Em 2023, o Ceará também foi o maior destaque na ONHB, com 18 medalhas na 15ª edição. Em 2022, o Estado ficou na 3ª posição com 13 equipes vencedoras. Neste ano, foram duas medalhas de ouro, oito de prata e nove de bronze.
Foram seis fases online realizadas entre maio e junho. Já a final foi presencial e, nela, os alunos realizaram uma prova dissertativa que teve como tema a repatriação do Manto Tupinambá, do século XVI, em julho de 2024. O Manto estava no Museu Nacional da Dinamarca e foi entregue ao Museu Nacional do Rio de Janeiro.
Para a professora Adaiza Gomes, esse destaque do Ceará reflete que “somos um povo que valoriza a Educação e que busca o conhecimento”. “Existe uma corrida por medalhas por parte das instituições de ensino privadas, por muito tempo elas foram as protagonistas nessas premiações. Com muito esforço, nós, professores de escolas públicas, estamos revertendo essa situação”, afirma.

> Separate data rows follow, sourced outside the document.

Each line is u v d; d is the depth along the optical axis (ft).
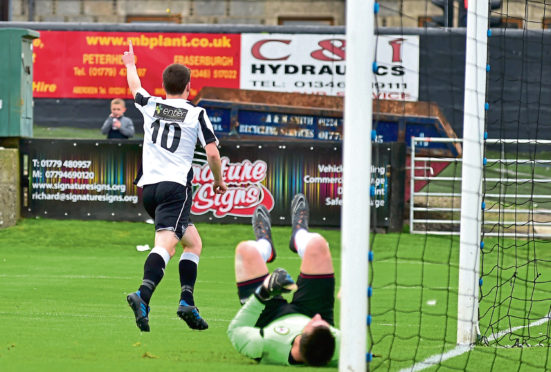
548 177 105.60
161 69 113.39
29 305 48.70
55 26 114.42
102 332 39.32
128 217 92.73
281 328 30.50
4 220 89.04
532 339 41.88
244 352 30.81
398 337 40.40
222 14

Além disso, ela acredita que esse resultado também reflete uma valorização da educação por parte dos poderes públicos, mas pondera que “ainda temos muito para avançar”. “Espero que o impacto dessa conquista seja muito positivo e que nós tenhamos mais investimentos nessa área e mais valorização para profissionais de educação”, defende.
Já para os estudantes, principalmente os de escola pública, essa conquista tem um impacto enorme, pois é uma experiência única. Desde andar de avião e estar dentro do espaço da universidade — algo que é muito distante da realidade deles — até a emoção de ganhar a medalha, resultado do estudo e do esforço deles. Isso, [com] certeza abrirá portas futuras e aumentará a autoconfiança deles. No caso da minha equipe, que é de escola pública, competiu com as maiores escolas privadas do País e conquistou medalha de prata —, foi muito emocionante. Tenho certeza que marcou a vida deles para sempre. Agora eles sabem que também são capazes, que podem conquistar o mundo. E eles merecem!
Confira as escolas cearenses com equipes vencedoras na 16ª ONHB
- Centro de Educação Básica e Profissional Professor Luciano Feijão: Ouro (Sobral/Particular)
- Escola Estadual Francisca Castro de Mesquita: Ouro (Reriutaba/Pública)
- Colégio Farias Brito Jovem Seis Bocas: Prata (Fortaleza/Particular)
- Colégio Nossa Senhora das Graças: Prata (Fortaleza/Particular)
- Farias Brito Pré-Vestibular Aldeota: Prata (Fortaleza/Particular)
- Escola Estadual Antônia Nedina Onofre de Paiva: Prata (Assaré/Pública)
- IFCE Campus Limoeiro do Norte: Prata (Limoeiro do Norte/Pública)
- Colégio Militar do Corpo de Bombeiros Escritora Rachel De Queiroz: Prata (Fortaleza/Pública)
- Escola Municipal Professora Maria Jose Macário Coelho: Prata (Fortaleza/Pública)
- Colégio Nossa Senhora das Graças: Prata (Fortaleza/Particular)
- Colégio Nossa Senhora Das Graças: Bronze (Fortaleza/Particular)
- Escola Estadual Dona Júlia Alves Pessoa: Bronze (Fortaleza/Pública)
- Colégio Ari de Sá Cavalcante Washington Soares: Bronze (Fortaleza/Particular)
- Colégio da Polícia Militar do Ceará Ministro Jarbas Passarinho: Bronze (Sobral/Pública)
- Colégio Farias Brito Jovem Seis Bocas: Bronze (Fortaleza/Particular)
- Escola Municipal Marieta Guedes Martins: Bronze (Fortaleza/Pública)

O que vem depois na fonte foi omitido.